There's a reason why I had my character take a year or two going on a Mediterranean trip to Rhodes and Cyrene: glass and silphium are luxury goods that are actually plausible for us to make, assuming we can import the necessary prerequisites (craftsmen and natron for glass, farmers and whole plants still in soil for silphium).
Silphium might be a toughie, because despite considerable incentives to cultivate it better, it never was cultivated better and in fact went extinct.
 
I'm curious - what stone is quarried to build the city? Is it all local limestone? Do we have any marble of decent quality available to us nearby or would it need to be imported?
 
If potatoes became available we'd try to integrate it because you can grow an absurd amount of calories worth of potatoes with limited amounts of land and labor.
Well its likely that if potatoes suddenly become available, somebody's going to eat the green bits, get poisoned and then the news is out on how this lumpy thing will randomly kill you.
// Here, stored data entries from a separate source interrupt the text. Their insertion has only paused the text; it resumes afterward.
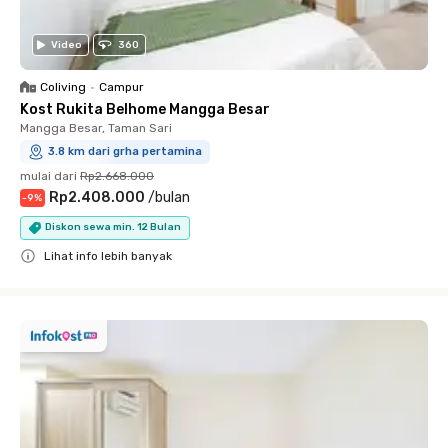
Video
360
Coliving
•
Campur
Kost Rukita Belhome Mangga Besar
Mangga Besar, Taman Sari
3.8 km dari grha pertamina
mulai dari
Rp2.668.000
Rp2.408.000
/
bulan
-
9
%
Diskon sewa min. 12 Bulan
Lihat info lebih banyak
Close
Which admittedly in historical societies was a 50/50 tossup between avoiding it and eating it to show off how macho you are.
Silphium might be a toughie, because despite considerable incentives to cultivate it better, it never was cultivated better and in fact went extinct.
Might be that it was dependent upon a specific plant or bug.
These things happen.
 
Well its likely that if potatoes suddenly become available, somebody's going to eat the green bits, get poisoned and then the news is out on how this lumpy thing will randomly kill you.
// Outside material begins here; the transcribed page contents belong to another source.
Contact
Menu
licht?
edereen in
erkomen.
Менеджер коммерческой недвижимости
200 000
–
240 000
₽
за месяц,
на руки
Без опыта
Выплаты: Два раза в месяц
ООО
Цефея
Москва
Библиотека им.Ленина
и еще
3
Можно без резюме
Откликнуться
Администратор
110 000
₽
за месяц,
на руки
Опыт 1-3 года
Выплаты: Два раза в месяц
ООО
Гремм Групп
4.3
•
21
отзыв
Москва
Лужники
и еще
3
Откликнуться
Which admittedly in historical societies was a 50/50 tossup between avoiding it and eating it to show off how macho you are.
OK basically yes.

I was trying to provide an example of a new foreign crop that was such a big deal that a significant number of countries actually DID radically alter their agricultural and culinary practices to accomodate it. Because potatoes, given some basic awareness of how to prepare them safely, really do provide the kind of advantage that encourages a bit of risk-taking and experimentation.

At the same time though, that's a great example of the pitfalls in attempting to introduce even the most absurdly beneficial food crops to a new society unfamiliar with the cultural practices of how to prepare them.